Data extracts
● ● ●
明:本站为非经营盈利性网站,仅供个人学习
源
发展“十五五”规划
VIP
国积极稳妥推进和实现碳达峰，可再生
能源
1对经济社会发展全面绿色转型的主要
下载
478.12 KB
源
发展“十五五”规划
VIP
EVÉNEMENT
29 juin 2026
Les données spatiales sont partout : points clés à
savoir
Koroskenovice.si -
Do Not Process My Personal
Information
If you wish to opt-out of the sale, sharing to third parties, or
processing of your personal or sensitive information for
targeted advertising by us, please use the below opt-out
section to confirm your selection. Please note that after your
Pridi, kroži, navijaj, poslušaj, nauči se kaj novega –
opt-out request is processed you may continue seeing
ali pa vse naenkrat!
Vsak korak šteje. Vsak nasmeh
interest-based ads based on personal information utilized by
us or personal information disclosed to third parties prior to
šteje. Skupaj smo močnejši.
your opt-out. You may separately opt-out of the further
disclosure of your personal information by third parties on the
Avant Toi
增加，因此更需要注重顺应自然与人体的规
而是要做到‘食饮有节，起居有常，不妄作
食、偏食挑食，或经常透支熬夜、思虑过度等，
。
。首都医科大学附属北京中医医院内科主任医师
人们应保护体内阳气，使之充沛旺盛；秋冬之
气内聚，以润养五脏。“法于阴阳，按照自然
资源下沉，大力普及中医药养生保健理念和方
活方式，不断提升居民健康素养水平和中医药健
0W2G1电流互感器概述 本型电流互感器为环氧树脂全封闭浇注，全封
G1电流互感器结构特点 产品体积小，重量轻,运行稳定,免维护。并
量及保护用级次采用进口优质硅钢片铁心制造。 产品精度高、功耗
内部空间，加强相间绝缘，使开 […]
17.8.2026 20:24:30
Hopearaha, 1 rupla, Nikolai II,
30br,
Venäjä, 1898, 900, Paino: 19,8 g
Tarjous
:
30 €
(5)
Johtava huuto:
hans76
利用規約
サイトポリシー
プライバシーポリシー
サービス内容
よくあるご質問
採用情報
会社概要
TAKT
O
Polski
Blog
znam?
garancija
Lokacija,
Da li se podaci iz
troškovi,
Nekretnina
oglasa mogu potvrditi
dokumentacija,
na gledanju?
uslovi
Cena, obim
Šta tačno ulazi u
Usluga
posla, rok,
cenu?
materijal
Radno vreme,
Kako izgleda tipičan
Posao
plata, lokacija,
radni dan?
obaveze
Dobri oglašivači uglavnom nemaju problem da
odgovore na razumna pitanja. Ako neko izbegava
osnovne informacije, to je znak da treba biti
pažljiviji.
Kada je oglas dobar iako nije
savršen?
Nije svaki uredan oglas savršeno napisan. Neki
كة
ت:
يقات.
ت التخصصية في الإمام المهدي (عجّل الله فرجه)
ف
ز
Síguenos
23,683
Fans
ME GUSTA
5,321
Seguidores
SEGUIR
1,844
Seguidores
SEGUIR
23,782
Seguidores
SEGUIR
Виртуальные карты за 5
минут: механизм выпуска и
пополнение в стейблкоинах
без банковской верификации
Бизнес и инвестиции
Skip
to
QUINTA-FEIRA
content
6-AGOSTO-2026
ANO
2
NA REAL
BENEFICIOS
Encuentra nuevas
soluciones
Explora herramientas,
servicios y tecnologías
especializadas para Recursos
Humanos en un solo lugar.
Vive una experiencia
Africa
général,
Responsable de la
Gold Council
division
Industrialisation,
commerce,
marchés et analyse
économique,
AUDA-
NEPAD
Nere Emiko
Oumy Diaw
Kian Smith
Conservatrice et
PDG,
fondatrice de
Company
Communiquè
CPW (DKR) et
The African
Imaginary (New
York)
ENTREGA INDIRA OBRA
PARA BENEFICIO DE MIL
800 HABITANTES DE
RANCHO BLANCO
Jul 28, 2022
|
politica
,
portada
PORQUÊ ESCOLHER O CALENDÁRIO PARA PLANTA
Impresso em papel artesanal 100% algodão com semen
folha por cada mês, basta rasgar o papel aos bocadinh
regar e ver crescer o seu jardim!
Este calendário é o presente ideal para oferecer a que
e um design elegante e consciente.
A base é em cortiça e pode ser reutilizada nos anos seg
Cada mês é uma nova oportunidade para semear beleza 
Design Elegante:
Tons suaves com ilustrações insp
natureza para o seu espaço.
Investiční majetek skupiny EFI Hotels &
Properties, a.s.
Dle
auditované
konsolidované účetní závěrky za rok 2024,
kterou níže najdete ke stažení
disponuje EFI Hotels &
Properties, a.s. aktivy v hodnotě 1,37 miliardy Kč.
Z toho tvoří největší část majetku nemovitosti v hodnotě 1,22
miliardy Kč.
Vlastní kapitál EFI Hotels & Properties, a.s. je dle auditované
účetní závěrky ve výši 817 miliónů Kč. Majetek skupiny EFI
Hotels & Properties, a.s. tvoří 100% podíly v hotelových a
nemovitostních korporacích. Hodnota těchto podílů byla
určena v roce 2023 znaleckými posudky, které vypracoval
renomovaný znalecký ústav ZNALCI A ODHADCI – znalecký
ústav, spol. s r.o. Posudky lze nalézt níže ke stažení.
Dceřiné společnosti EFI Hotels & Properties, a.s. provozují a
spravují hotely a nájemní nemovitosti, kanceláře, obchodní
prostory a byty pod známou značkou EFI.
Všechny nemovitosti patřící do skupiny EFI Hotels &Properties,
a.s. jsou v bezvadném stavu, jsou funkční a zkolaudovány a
● ● ●
Exercise
Taking the listing line by line, count those with the word "miliardy" and report that number only.

Reply
2